Animal Kingdom is a powerfully sedate film, a crime story concentrated on characters in closed in spaces and corralled by a family order, ruled by a matriarch with a mastery of intimation. While Janine ‘Smurf’ Cody (Jackie Weaver) is the center of this film and her three sons very close by, the story is about the inculcation of her grandson, ‘J’ or Josh (James Frecheville) with the ways of the family order and the criminal code of ethics. Josh is indifferent, somber even though we are not quite sure if it is the death of his mother or a matter of being more interested in girls and school than the family he has not seen in years. That is where the story catapults us, into the gray between everyday normal behaviors and not, the kind of circumstances that force Josh back into the embraces of his estranged family and the precise brutality of his grandmother.
“Tell me if you agree with this, this boy who is being looked after, he knows who you are?” Janine Cody ask a police officer who has been dealing under the table with the Cody family and is caught between loyalty to the job and coerced loyalty to Janine. She doesn’t have to say what she means because it’s there just beneath the surface like a fish-hook waiting to snag flesh, waiting to drag you under to places more comfortable to her than they ever will be to you. This kind of power is resolute; it is revered by anyone who has ever been on the other side of things with her. Jacki Weaver exudes the stuff and everyone in the vicinity knows it.
The characters in this Australian crime family drama are sharp-edged as though carved from spotless steel and polished to a luster to dispel the lineage of malevolence just below the surface. The film takes place in the not so distant past informed as much as defined by an uneasy, quiet sense of ease established from the onset as Josh puts himself in the care of his grandmother after his mother overdoses on drugs. Within moments the story is sketched out, the principle characters defined in the most rudimentary way like conversations at a party that reveal over time the habitual malcontents and those eager for some action in the crowd. In this case, the action is a show of teams, the good people and the bad people only in this film there is no middle ground as members of either side frequently show the best and worst you can imagine between cops and robbers. What is not clear is just how the audience is supposed to respond to all this – take sides or sit back and wait to see what happens? If Animal Kingdom has a flaw it is that the world of this story operates on a kind of insiders code of conduct, of actions and reactions that have a history we are never quite privy too. If we did not know any better, it would be easy to assume that only the good are killed straight away and those left belong to a motley crew of scavengers raking over gnarly bones long absent of anything the least bit nourishing.

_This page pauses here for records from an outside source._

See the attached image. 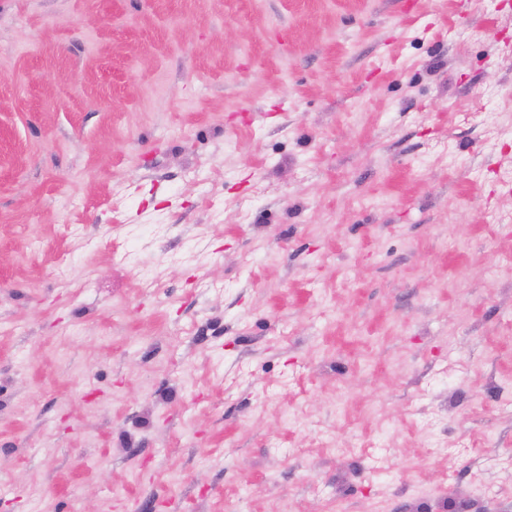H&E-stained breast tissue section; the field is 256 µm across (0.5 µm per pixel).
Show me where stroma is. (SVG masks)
Returning <instances> with one entry per match:
<instances>
[{
	"label": "stroma",
	"mask_w": 512,
	"mask_h": 512,
	"mask_svg": "<svg viewBox=\"0 0 512 512\" xmlns=\"http://www.w3.org/2000/svg\"><path fill=\"white\" fill-rule=\"evenodd\" d=\"M511 214L512 0H0V512H512Z\"/></svg>",
	"instance_id": "obj_1"
}]
</instances>
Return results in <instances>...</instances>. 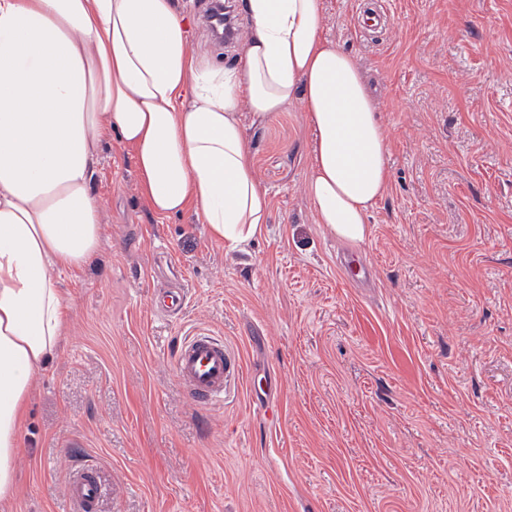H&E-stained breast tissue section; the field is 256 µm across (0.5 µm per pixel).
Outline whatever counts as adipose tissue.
<instances>
[{
    "instance_id": "ef3b65f1",
    "label": "adipose tissue",
    "mask_w": 512,
    "mask_h": 512,
    "mask_svg": "<svg viewBox=\"0 0 512 512\" xmlns=\"http://www.w3.org/2000/svg\"><path fill=\"white\" fill-rule=\"evenodd\" d=\"M241 61L190 45L175 0H0V500L16 493L35 374L58 354L60 277L100 249L95 167L131 150L156 215L193 214L230 251L269 222L248 116L302 102L313 129L305 192L353 244L390 184L388 141L354 57L323 33L321 0H242Z\"/></svg>"
}]
</instances>
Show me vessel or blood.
<instances>
[{"label": "vessel or blood", "instance_id": "b4317fda", "mask_svg": "<svg viewBox=\"0 0 512 512\" xmlns=\"http://www.w3.org/2000/svg\"><path fill=\"white\" fill-rule=\"evenodd\" d=\"M182 309L183 297L177 290L154 302L155 313L163 317H179ZM173 365L188 395L203 407L222 402L226 388L236 376L234 357L226 350L223 340L209 332L185 338L175 352ZM66 493L77 512H94L103 487L93 465H84L74 474Z\"/></svg>", "mask_w": 512, "mask_h": 512}]
</instances>
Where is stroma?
I'll use <instances>...</instances> for the list:
<instances>
[{
    "label": "stroma",
    "instance_id": "obj_1",
    "mask_svg": "<svg viewBox=\"0 0 512 512\" xmlns=\"http://www.w3.org/2000/svg\"><path fill=\"white\" fill-rule=\"evenodd\" d=\"M178 5L193 50L242 58L241 9L220 45L204 0ZM322 23L388 134L369 238L354 250L316 223L301 103L247 124L270 221L241 252L153 214L110 143L100 254L61 281L66 339L33 379L0 512H75L85 462L98 512H512V0H323ZM174 282L172 322L153 301ZM200 329L239 361L210 408L173 369ZM66 493L78 511L94 512L103 494V487L92 464H85L74 474L67 484Z\"/></svg>",
    "mask_w": 512,
    "mask_h": 512
}]
</instances>
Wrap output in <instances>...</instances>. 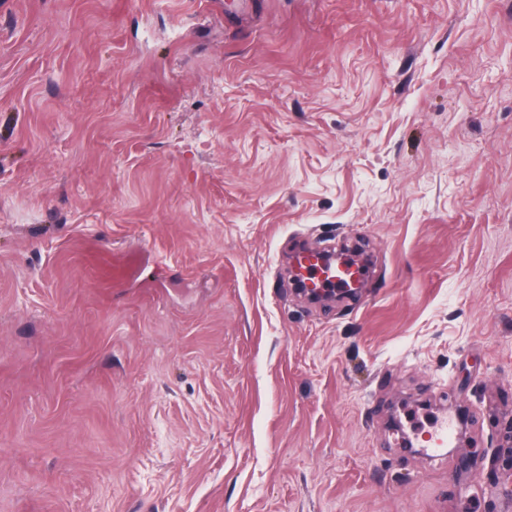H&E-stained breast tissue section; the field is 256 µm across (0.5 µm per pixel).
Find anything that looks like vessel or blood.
Segmentation results:
<instances>
[{
	"instance_id": "vessel-or-blood-1",
	"label": "vessel or blood",
	"mask_w": 512,
	"mask_h": 512,
	"mask_svg": "<svg viewBox=\"0 0 512 512\" xmlns=\"http://www.w3.org/2000/svg\"><path fill=\"white\" fill-rule=\"evenodd\" d=\"M292 271L294 277L303 283L306 292L314 295L332 290L346 294L368 284L367 275L360 264L347 258L332 264L324 261L317 250L298 251L292 260ZM454 437L453 425L438 421L427 429L420 445L434 450L449 448L454 444Z\"/></svg>"
}]
</instances>
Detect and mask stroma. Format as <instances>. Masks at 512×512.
<instances>
[{
	"label": "stroma",
	"instance_id": "obj_1",
	"mask_svg": "<svg viewBox=\"0 0 512 512\" xmlns=\"http://www.w3.org/2000/svg\"><path fill=\"white\" fill-rule=\"evenodd\" d=\"M0 512H512V0H0ZM321 255L320 251L304 249L293 257V275L303 283L307 293L321 295L334 290L346 294L368 285L367 274L360 264L347 258L332 264ZM355 287L358 288L352 290ZM454 426L448 422H435L427 429L419 443L420 448H431L433 451L438 448H452L454 444Z\"/></svg>",
	"mask_w": 512,
	"mask_h": 512
}]
</instances>
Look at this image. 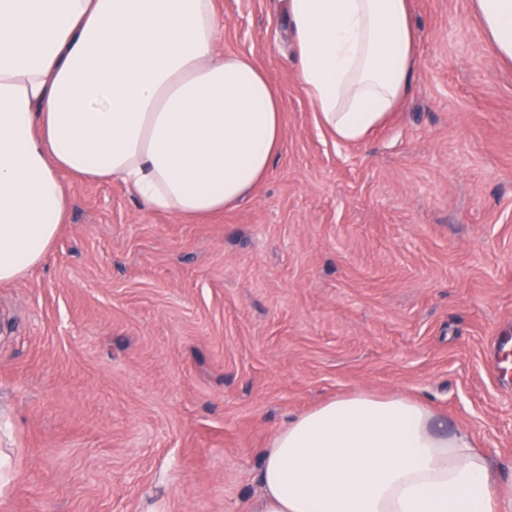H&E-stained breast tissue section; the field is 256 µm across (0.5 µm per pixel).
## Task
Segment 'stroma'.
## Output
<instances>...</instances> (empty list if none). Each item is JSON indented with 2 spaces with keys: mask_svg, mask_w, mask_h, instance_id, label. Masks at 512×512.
<instances>
[{
  "mask_svg": "<svg viewBox=\"0 0 512 512\" xmlns=\"http://www.w3.org/2000/svg\"><path fill=\"white\" fill-rule=\"evenodd\" d=\"M217 54L281 92L283 144L187 222L66 183L42 264L0 285V512H259V452L353 391L405 395L512 475V67L470 0H410L412 91L342 143L272 0H215Z\"/></svg>",
  "mask_w": 512,
  "mask_h": 512,
  "instance_id": "1",
  "label": "stroma"
}]
</instances>
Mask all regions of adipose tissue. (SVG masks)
<instances>
[{
	"label": "adipose tissue",
	"mask_w": 512,
	"mask_h": 512,
	"mask_svg": "<svg viewBox=\"0 0 512 512\" xmlns=\"http://www.w3.org/2000/svg\"><path fill=\"white\" fill-rule=\"evenodd\" d=\"M512 63V0H472ZM320 123L363 140L412 89L409 0H276ZM214 0H0V284L47 256L70 207L63 174L122 182L186 220L234 208L282 146L280 92L214 52ZM260 512H512V479L422 403L356 392L263 449Z\"/></svg>",
	"instance_id": "1"
}]
</instances>
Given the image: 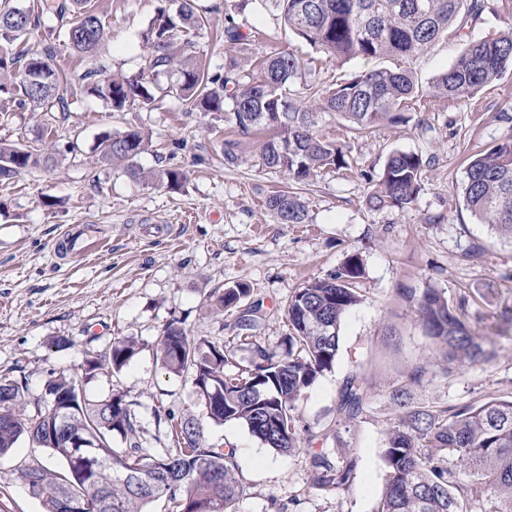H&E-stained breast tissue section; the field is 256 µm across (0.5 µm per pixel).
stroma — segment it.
I'll use <instances>...</instances> for the list:
<instances>
[{"label":"stroma","mask_w":512,"mask_h":512,"mask_svg":"<svg viewBox=\"0 0 512 512\" xmlns=\"http://www.w3.org/2000/svg\"><path fill=\"white\" fill-rule=\"evenodd\" d=\"M494 2L495 11L484 12L465 38L440 41L413 62L422 80L446 70L463 39L492 37L512 23V0ZM94 3L107 27L97 65L108 75L136 72L147 55L139 33L162 0ZM194 5L206 16L208 30L198 40L196 56L210 70L231 55L254 72L266 56L284 49L314 59L327 84L369 67L360 59L332 62L257 0H195ZM233 22L256 28V37L238 45L213 39V32ZM53 63L68 75L69 113L49 116L29 104L0 120L1 141L34 148L41 145L43 123L52 121L66 149L56 167L0 179V377L25 383L29 401L42 396L50 373L79 371L87 354L132 336L138 353L120 372L85 383L84 392L96 400L115 390L134 402L141 425L134 439L148 452L172 444L153 418L155 407L164 406L200 418L204 444L235 449L247 489L239 512H270L273 499L287 512H376L395 389H405L415 407L456 408L512 395V326L497 323L503 307H512V244L476 223L457 197L472 149L494 145L512 129L498 118L500 107L512 105V74L468 98L432 99L407 125L356 134L342 121L324 117L318 134L348 146L350 165L304 188L305 222L283 224L265 200L287 179L264 165L258 139H238V160L227 164L224 142L235 137L229 125L183 112L170 97L149 111L134 106L112 111L84 96L77 76L85 65L66 47H58ZM127 128L152 137L151 150L139 159L145 170L186 172L181 191L133 180L99 161V137ZM396 151L427 161L423 189L409 209L370 210L371 181ZM475 245L482 255L468 257ZM355 252L364 262L362 301L342 323L333 368L318 377L299 406L300 425L317 433V447L334 455L351 449L358 461L349 490L338 496L310 488L302 448L279 454L243 425L206 419L191 379L168 375L157 362L155 341L167 323H178L190 338L228 348L233 357L228 370L236 372L250 363L249 348L238 339V321L244 307L259 303L263 317L251 334L270 353L281 354L289 333L288 297L336 272ZM238 283L250 290L241 306L208 313L209 294ZM429 286L451 301L464 294L476 299L480 317L472 326L493 342L490 364L445 372L434 365L412 301ZM59 337L68 339L67 347L54 346ZM416 370L422 376L414 382L410 375ZM353 373L364 377L367 401L358 417L344 423L337 407L343 382ZM35 457L44 460L48 454L25 437L0 455V512H43L17 472Z\"/></svg>","instance_id":"35a3bbf8"}]
</instances>
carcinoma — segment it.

Animal Kingdom was written and directed by David Michôd, and stars Ben Mendelsohn, Joel Edgerton, Guy Pearce, Luke Ford, Sullivan Stapleton, Jacki Weaverand James Frecheville. The film is scantily informed by the real life criminal activities of the Pettingill family and their violent confrontation in Melbourne with the Walsh Street police in 1988. What transpires over a series of days is terse aggression and the culmination of warring factions of the law and members of a family rooted in bad behavior, blurring the line between impropriety and justice as easily as going for a walk or investing in the stock market. The film premiered at the 26th Sundance Film Festival in 2010 and won the Grand Jury Prize for World Cinema, Dramatic. It has won additional awards including 33 nominations with Jacki Weaver receiving multiple wins for her performance as well as serious attention with her Academy Award nomination for Best Supporting Actress.
It is apparent that ‘Smurf’ Cody has a firm but eroding grip on the family, always in the room as it were, often silent but commanding. She puts the preservation of the family above all else. Smurf’s three sons make up the force of the family with her eldest, Andrew ‘Pope’ Cody on the lam hiding from a group of renegade detectives that have their sites on him by any means necessary – even when those means go beyond the limits of the law. The ensuing series of events play out in a steady, increasingly violent series of exchanges between the police and the family with ‘J’ forced from adolescence, made a man and a criminal all at once.
The thing is, this film is deceptively layered and intentionally claustrophobic, relying on a careful examination of minutiae. What gives the film such resonance is reserve, and like normal family dramas, the action comes in ragged explosions of breath, belabored and tactile. Michôd avoids stylized violence popularized elsewhere, choosing instead to keep things firmly on the ground where the characters act and react in the most believable ways. Even the police are distilled over time and consequences, lead by Guy Pearce who slips into the shoes of an aged, middle class Australian police detective as any previous role we have seen from him.